Supplied material:
=====

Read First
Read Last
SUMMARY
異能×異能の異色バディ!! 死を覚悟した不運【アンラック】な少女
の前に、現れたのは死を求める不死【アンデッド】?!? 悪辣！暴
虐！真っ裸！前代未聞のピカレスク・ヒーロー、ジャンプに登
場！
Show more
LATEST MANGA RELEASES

=====

Directive: All of the data needs to be repeated exactly.

Result below:
Read First
Read Last
SUMMARY
異能×異能の異色バディ!! 死を覚悟した不運【アンラック】な少女
の前に、現れたのは死を求める不死【アンデッド】?!? 悪辣！暴
虐！真っ裸！前代未聞のピカレスク・ヒーロー、ジャンプに登
場！
Show more
LATEST MANGA RELEASES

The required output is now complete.